|1940 US Census, courtesy of Ancestry.com. Click on the image to view a larger copy.|
Work at my day job and some personal web development projects in my spare time have kept me away from genealogy work for a couple of months. But, when I read in the news that Ancestry.com just published its index today for New York state 1940 US Census records, I had to hop online and search for my grandfather — Michael John Flanagan — by name.
And there he was. Listed on Enumeration District 15-61, Sheet No. 5 B, for Collins Township, New York, on April 25, 1940. Right on line 56. Living in the Buckley home, listed as a lodger, at the farm on Lennox Road.
|Thomas “Pa” and Mary “Ma” Buckley, my grandfather’s foster parents.|
I already knew that my grandfather was fostered out from the orphan home to the Buckley family as a young child. Grandpa told us many stories about his Buckley foster family, and he deeply loved his older foster brother Uncle Verne and sister-in-law Aunt Edna (whom I met as a baby and young child). Verne and Edna are listed in the adjacent home, with their 7 month old daughter Edna “Edo”. Verne and Edna were really more like parents to my grandpa than a brother and sister-in-law…but that’s another story.
My joy at finding Grandpa on the census is mixed with much sadness though.
Despite living with the Buckleys since he was a toddler, whichever family member spoke to the Census worker (most likely, Mary “Ma” Buckley) referred to my grandfather simply as a “lodger” — not a son or brother, not a foster son or foster brother, not even a ward. A “lodger”. Like young Michael lived there by choice, temporarily. The Buckleys never adopted my grandfather. He remained an orphan his entire life, and he never really had any sense of family until he married my grandmother and had children of their own.
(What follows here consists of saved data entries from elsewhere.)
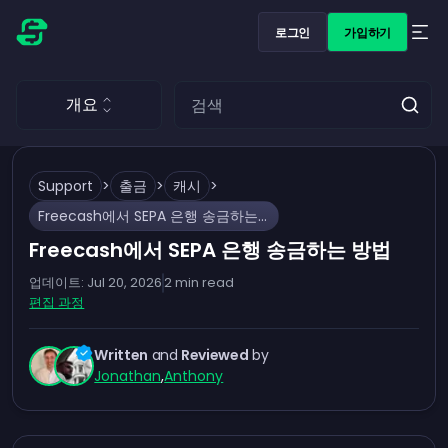
로그인
가입하기
개요
Support
>
출금
>
캐시
>
Freecash에서 SEPA 은행 송금하는 방법
Freecash에서 SEPA 은행 송금하는 방법
업데이트:
Jul 20, 2026
2
min read
편집 과정
Written
and
Reviewed
by
Jonathan
,
Anthony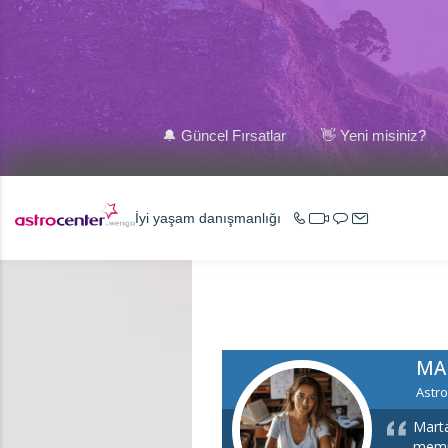
🔔 Güncel Fırsatlar
👋 Yeni misiniz?
İyi yaşam danışmanlığı
MA
Astro
Marta
memnu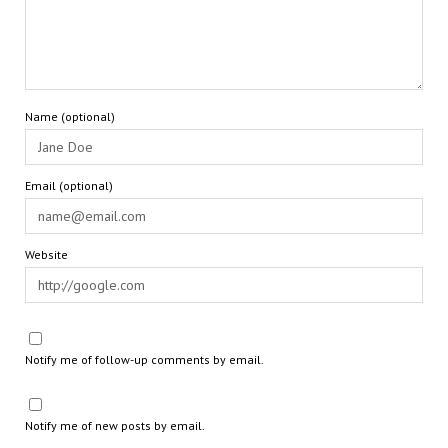
Name (optional)
Email (optional)
Website
Notify me of follow-up comments by email.
Notify me of new posts by email.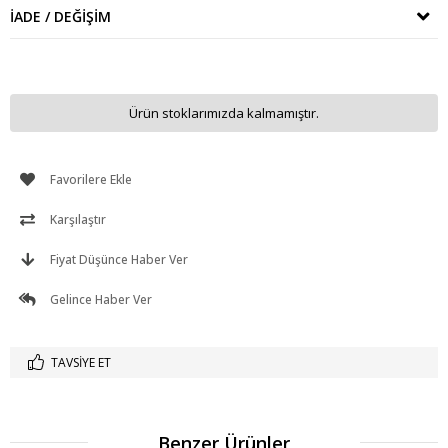
İADE / DEĞIŞIM
Ürün stoklarımızda kalmamıştır.
Favorilere Ekle
Karşılaştır
Fiyat Düşünce Haber Ver
Gelince Haber Ver
TAVSIYE ET
Benzer Ürünler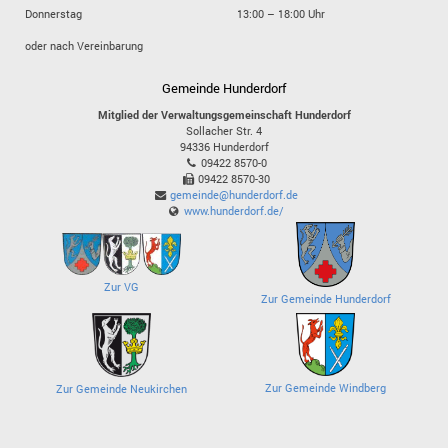
Donnerstag
13:00 – 18:00 Uhr
oder nach Vereinbarung
Gemeinde Hunderdorf
Mitglied der Verwaltungsgemeinschaft Hunderdorf
Sollacher Str. 4
94336
Hunderdorf
09422 8570-0
09422 8570-30
gemeinde@hunderdorf.de
www.hunderdorf.de/
Zur VG
Zur Gemeinde Hunderdorf
Zur Gemeinde Windberg
Zur Gemeinde Neukirchen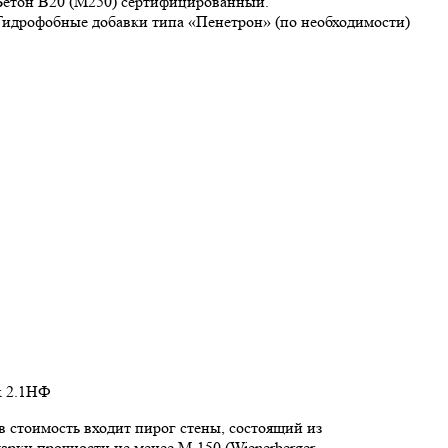
Бетон В20 (М250) сертифицированный.
Гидрофобные добавки типа «Пенетрон» (по необходимости)
к 2.1НФ
 стоимость входит пирог стены, состоящий из
арки прочности не менее М-150 (Wienerberger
It also saddens me to see that Grandpa was the only Flanagan boy living with the Buckleys by April 1940. I know through the orphan records, and from family recollections, that at least one or two of Grandapa’s older brothers were also placed into foster care with the Buckleys — including Michael’s brother Patrick, who was just one year older than Grandpa. Yet, Patrick (who would have only been 13) and the other brothers are not listed as part of this household. Family members tell me that the other boys all ran away, numerous times. But, Grandpa was too little to take with them. So, he got left behind.
And this was the start of how Grandpa became separated from his brothers. And all alone.
I get choked up every time I think about this because my grandfather — a soft-hearted loving prankster of a man who doted on his children, grandchildren, and great-grandchildren — never quit suffering from the hurt of his childhood. He never knew a sense of family growing up. He never felt wanted as a child.
But, at least Grandpa felt wanted and loved and adored as a husband, father, grandfather, and great-grandfather..and he died knowing this.